The House and Senate hearings on infrastructure provided many sectors with the opportunity to identify key concerns as well as opportunities in the new political environment to expand market-based policymaking. A standout here was a regulatory framework articulated by the freight rail industry that ought to apply to all rulemakings – whether from the FAA, EPA, IRS, or any of the agencies in the federal “alphabet soup.” Elements include:

  • New rules must respond to a carefully defined need that is grounded in hard evidence of harms rather than ill-defined “risks.” A recent NTU paper on the Federal Trade Commission examined this problem in-depth.
  • Cost-benefit analysis, including the interaction with other existing or proposed regulations, should be a prerequisite to any rulemaking. Benefits must ultimately outweigh costs. The federal government has routinely underestimated such costs, as NTU’s analysis of the Treasury’s Section 385 rule on inversions elucidated.
  • Transparency and opportunities for public comment must be augmented and encouraged. (NTU understands this problem from experience; public discussions for contentious rules are all too rare, such as with December’s IRS hearing on potentially destructive death tax valuation rules).
  • Articulating an end result, rather than the methods to achieve that result, can encourage innovative private-sector responses to problems identified by the public sector.
  • By limiting vague “guidance” and employing pilot programs and waivers from standard regulatory mandates, the expertise of affected industries can be harnessed toward finding regulatory solutions that are more effective, efficient, and timely.

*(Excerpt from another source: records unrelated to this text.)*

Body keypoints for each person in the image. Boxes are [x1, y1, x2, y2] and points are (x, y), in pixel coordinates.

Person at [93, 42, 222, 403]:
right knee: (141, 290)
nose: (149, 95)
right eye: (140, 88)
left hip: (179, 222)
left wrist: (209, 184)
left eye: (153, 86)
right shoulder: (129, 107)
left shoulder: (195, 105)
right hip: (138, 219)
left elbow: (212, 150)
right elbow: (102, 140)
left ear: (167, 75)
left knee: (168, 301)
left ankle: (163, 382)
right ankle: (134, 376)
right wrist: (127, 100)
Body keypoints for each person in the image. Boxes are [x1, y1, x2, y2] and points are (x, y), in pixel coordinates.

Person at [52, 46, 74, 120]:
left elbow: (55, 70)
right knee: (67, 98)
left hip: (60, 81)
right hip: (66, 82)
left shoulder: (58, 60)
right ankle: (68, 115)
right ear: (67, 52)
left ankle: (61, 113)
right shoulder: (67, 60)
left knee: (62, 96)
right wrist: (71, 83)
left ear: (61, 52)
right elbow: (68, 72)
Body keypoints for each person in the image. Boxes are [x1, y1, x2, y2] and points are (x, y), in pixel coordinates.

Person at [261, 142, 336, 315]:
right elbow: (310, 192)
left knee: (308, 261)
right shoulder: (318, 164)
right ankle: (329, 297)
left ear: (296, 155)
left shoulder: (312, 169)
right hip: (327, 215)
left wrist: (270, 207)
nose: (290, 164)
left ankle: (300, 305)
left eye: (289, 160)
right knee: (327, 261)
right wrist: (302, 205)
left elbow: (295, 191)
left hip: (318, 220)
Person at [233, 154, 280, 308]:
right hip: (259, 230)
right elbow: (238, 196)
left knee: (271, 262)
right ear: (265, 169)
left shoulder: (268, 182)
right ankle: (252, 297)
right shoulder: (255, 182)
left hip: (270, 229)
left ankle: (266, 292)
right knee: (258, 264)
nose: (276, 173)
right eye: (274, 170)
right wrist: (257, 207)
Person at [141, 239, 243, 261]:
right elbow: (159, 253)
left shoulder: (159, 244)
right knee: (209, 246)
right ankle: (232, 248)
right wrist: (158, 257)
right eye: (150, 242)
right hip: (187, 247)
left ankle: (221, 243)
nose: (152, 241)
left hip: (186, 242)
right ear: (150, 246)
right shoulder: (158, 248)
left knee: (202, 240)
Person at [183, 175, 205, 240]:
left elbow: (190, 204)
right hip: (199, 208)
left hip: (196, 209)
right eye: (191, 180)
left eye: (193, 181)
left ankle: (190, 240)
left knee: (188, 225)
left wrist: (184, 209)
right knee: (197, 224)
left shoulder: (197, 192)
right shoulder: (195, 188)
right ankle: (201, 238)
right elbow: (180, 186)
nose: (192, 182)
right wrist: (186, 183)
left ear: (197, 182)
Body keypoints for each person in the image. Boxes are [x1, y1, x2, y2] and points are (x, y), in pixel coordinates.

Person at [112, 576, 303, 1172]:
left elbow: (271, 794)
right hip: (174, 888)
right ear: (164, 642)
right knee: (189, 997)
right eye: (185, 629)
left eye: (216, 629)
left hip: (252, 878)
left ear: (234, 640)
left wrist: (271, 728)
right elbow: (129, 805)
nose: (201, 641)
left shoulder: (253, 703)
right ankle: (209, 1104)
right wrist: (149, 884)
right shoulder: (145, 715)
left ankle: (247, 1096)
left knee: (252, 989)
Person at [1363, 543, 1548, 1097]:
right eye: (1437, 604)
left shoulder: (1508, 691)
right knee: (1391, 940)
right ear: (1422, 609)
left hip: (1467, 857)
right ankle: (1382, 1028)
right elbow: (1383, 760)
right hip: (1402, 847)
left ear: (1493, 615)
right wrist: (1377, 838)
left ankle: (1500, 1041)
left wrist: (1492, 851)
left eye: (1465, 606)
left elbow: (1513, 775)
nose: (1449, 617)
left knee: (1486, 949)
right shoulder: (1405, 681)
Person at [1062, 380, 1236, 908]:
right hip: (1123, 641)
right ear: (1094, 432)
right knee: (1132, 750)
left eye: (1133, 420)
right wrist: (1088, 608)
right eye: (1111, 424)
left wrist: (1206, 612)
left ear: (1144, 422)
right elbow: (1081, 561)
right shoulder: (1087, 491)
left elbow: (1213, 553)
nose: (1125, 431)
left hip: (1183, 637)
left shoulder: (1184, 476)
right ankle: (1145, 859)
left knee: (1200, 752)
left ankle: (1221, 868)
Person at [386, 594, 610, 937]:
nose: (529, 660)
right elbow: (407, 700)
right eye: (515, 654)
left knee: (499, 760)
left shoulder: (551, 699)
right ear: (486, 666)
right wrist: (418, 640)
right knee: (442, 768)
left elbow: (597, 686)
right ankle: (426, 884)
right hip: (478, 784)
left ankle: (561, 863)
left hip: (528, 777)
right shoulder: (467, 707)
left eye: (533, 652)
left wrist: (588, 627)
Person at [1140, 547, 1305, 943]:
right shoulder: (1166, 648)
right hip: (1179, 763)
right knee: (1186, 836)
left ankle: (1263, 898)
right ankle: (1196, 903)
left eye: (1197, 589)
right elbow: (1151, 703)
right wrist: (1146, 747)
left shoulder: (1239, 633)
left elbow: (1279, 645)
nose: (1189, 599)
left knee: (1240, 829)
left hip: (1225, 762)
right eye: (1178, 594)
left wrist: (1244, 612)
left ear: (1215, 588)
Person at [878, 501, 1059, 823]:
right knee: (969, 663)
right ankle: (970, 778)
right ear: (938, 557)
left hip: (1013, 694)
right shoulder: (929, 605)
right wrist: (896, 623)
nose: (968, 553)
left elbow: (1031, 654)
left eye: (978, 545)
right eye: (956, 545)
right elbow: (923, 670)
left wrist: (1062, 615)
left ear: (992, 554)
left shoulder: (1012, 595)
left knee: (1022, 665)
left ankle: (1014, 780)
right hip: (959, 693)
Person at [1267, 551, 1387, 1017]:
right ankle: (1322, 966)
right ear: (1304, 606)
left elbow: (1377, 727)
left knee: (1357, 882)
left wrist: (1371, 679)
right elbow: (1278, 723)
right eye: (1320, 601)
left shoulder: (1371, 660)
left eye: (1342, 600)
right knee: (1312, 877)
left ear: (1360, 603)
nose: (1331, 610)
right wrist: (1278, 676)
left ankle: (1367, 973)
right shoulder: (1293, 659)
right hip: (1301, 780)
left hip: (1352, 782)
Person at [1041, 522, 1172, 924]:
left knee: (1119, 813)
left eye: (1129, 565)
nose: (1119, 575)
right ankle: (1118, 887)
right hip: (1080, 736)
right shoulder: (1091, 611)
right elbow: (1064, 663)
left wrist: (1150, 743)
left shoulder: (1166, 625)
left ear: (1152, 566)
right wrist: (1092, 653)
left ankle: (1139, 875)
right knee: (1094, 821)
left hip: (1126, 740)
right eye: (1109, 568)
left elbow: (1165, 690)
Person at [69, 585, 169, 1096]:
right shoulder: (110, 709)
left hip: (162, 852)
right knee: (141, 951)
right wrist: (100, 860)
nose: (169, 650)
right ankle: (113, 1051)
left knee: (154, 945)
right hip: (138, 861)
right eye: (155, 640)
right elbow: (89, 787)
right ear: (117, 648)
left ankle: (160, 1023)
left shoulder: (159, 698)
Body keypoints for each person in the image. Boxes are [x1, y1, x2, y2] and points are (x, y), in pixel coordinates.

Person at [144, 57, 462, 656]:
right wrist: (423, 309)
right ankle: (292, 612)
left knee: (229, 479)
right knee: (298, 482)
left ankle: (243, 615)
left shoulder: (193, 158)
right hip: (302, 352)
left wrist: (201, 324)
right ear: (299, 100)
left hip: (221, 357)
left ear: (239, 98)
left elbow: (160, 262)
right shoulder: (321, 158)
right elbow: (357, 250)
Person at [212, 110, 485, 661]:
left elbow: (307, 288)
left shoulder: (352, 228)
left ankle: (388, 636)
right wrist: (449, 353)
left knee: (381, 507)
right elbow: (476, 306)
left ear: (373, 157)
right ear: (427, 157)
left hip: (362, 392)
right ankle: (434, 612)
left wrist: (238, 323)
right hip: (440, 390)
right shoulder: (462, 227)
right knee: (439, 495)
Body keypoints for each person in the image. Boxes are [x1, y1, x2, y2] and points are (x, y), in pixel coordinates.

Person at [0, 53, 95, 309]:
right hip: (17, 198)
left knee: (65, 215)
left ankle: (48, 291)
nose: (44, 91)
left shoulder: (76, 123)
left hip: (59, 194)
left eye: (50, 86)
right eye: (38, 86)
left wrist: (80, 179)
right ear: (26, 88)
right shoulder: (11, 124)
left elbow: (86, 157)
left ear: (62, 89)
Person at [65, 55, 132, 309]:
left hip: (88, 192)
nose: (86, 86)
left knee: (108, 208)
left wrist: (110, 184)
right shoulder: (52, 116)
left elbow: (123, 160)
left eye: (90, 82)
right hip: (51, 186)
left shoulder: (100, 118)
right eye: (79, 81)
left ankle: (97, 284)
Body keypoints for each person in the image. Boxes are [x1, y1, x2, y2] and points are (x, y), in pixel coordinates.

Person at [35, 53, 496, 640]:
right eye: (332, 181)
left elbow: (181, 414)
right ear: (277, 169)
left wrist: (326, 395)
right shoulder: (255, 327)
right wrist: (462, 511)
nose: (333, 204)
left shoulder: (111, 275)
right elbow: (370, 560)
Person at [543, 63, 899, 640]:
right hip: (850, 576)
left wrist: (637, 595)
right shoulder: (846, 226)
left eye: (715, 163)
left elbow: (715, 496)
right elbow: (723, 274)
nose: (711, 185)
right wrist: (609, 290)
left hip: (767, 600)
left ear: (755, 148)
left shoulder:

NTU will continue to stress these and other pro-taxpayer tenets as public officials attempt to update our infrastructure policy. There is a great deal of work to do in all areas besides those outlined here, such as fostering competition in procurement for water and sewer construction, increasing private sector cost discipline for government facilities, safely expanding truck capacity on the nation’s highways, and removing roadblocks to future telecommunications advances.

If the legislative, executive, and judicial branches were to embrace the philosophy embodied in principles such as those above, our health, wealth, and safety could all be enhanced. Our infrastructure could likewise be made more productive by orders of magnitude without embarking on a trillion-dollar government spending spree. Here’s hoping that Washington will not only listen, but act upon, this sensible guidance. Airlines aren’t the only service providers who can fly faster, farther, and less expensively by doing so. Rails, roads, pipes, waterways, fibers, and airwaves can soar to a brighter future too.